_本文抜粋:_
いぬのいる島

日々、散歩しては迷っている

3月16日(土) 『句点。に気をつけろ』のトークイベントと美味しいお酒、そして卓球

 

眠かったけど8時前に起床。今日は休みだ。今日は1日いい天気で気温も20度を超えるとのことで、春の陽気。パートナーも今日は仕事が休みでまだ寝ていた。コーヒーを淹れて、日記を書く。朝食に前にYさんにもらったチーズクッキーを齧る。

 

洗濯機を回して、食器を洗い、支度を始めた。今日はお昼から恵文社という書店で『句点。に気をつけろ』のトークイベントを聴きにいく予定だったので、少し早めに家を出て恵文社の近くにある「通しあげ そば鶴」という蕎麦屋さんで昼食にしようと計画を立てた。

 

支度をしていると彼女も起きてきた。洗濯も終わったので、干して家を出る。SpotWORKのマップを開くとそば鶴までの道に2件の作業依頼があったので、バッテリーを合計で4個回収しながら向かった。休日の京都の街なかは、天気もよく暖かかったからか、人で溢れかえっていた。四条通河原町通の交差するビルの中にあるスマホ修理屋さんでの回収に向かう。このビルの前はよく通っていたのだが、こんなところにスマホ修理屋があるとは知らなかった。きっとUber eatsとかでも同じ感覚になるだろうが、アプリに表示されるお店が行ってみるまで本当にあるのかわからないのでいちいちドキドキする。

_出題 1:_
上の散歩の日記から、「3月16日(土) 『句点。に」で始まり「らったチーズクッキーを齧る。」で終わる部分をそのまま書き写してください。

_提示情報:_
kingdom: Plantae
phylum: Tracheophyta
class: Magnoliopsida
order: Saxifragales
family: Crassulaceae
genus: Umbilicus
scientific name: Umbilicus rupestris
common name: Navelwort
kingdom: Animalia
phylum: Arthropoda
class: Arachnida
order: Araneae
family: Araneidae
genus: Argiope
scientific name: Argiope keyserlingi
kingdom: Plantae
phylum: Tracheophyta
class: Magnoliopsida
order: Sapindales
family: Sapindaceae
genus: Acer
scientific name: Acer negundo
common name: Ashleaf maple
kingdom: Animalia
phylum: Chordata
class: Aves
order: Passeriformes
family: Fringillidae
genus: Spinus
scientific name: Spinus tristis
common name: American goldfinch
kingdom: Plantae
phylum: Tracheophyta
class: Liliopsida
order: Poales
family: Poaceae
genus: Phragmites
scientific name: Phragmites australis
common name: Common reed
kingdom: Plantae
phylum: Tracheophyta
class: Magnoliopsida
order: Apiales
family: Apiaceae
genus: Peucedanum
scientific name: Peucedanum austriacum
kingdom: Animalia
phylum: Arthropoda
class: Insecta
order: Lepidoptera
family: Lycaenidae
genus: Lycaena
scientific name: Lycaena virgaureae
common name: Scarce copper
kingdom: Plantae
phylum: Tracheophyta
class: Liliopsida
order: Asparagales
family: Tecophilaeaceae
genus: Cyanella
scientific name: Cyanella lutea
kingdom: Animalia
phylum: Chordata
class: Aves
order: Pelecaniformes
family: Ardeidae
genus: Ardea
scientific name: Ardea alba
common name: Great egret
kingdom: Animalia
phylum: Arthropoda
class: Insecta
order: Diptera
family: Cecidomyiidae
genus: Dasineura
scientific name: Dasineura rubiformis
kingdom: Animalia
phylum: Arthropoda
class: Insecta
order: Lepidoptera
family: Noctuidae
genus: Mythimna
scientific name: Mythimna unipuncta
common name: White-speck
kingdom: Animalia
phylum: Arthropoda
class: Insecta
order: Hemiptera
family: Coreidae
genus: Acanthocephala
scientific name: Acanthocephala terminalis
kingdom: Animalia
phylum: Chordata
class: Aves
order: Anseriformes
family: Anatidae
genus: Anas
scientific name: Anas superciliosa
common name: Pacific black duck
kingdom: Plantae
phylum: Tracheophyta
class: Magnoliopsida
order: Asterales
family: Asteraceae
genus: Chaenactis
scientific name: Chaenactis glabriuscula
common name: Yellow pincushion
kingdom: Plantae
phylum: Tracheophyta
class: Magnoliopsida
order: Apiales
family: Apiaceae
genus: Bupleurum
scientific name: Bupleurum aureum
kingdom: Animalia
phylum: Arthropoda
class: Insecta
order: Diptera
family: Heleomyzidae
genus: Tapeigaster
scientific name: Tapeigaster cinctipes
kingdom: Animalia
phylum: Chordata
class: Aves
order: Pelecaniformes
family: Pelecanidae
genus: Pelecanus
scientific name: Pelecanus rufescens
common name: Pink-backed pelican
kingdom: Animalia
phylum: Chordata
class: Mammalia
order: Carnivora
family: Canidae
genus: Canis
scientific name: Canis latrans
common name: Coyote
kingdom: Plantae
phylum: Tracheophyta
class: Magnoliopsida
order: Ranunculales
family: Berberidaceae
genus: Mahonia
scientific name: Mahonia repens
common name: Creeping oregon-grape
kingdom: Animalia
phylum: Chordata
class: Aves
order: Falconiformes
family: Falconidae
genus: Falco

_出題 2:_
上の記録について、「genus: Tapeigaster」を含む行から始まり記録の最後の行で終わる範囲を、両端の行も含めて番号付きリストに並べ直してください。空行は除きます。

_解答 1:_
3月16日(土) 『句点。に気をつけろ』のトークイベントと美味しいお酒、そして卓球

 

眠かったけど8時前に起床。今日は休みだ。今日は1日いい天気で気温も20度を超えるとのことで、春の陽気。パートナーも今日は仕事が休みでまだ寝ていた。コーヒーを淹れて、日記を書く。朝食に前にYさんにもらったチーズクッキーを齧る。

_解答 2:_
1. genus: Tapeigaster
2. scientific name: Tapeigaster cinctipes
3. kingdom: Animalia
4. phylum: Chordata
5. class: Aves
6. order: Pelecaniformes
7. family: Pelecanidae
8. genus: Pelecanus
9. scientific name: Pelecanus rufescens
10. common name: Pink-backed pelican
11. kingdom: Animalia
12. phylum: Chordata
13. class: Mammalia
14. order: Carnivora
15. family: Canidae
16. genus: Canis
17. scientific name: Canis latrans
18. common name: Coyote
19. kingdom: Plantae
20. phylum: Tracheophyta
21. class: Magnoliopsida
22. order: Ranunculales
23. family: Berberidaceae
24. genus: Mahonia
25. scientific name: Mahonia repens
26. common name: Creeping oregon-grape
27. kingdom: Animalia
28. phylum: Chordata
29. class: Aves
30. order: Falconiformes
31. family: Falconidae
32. genus: Falco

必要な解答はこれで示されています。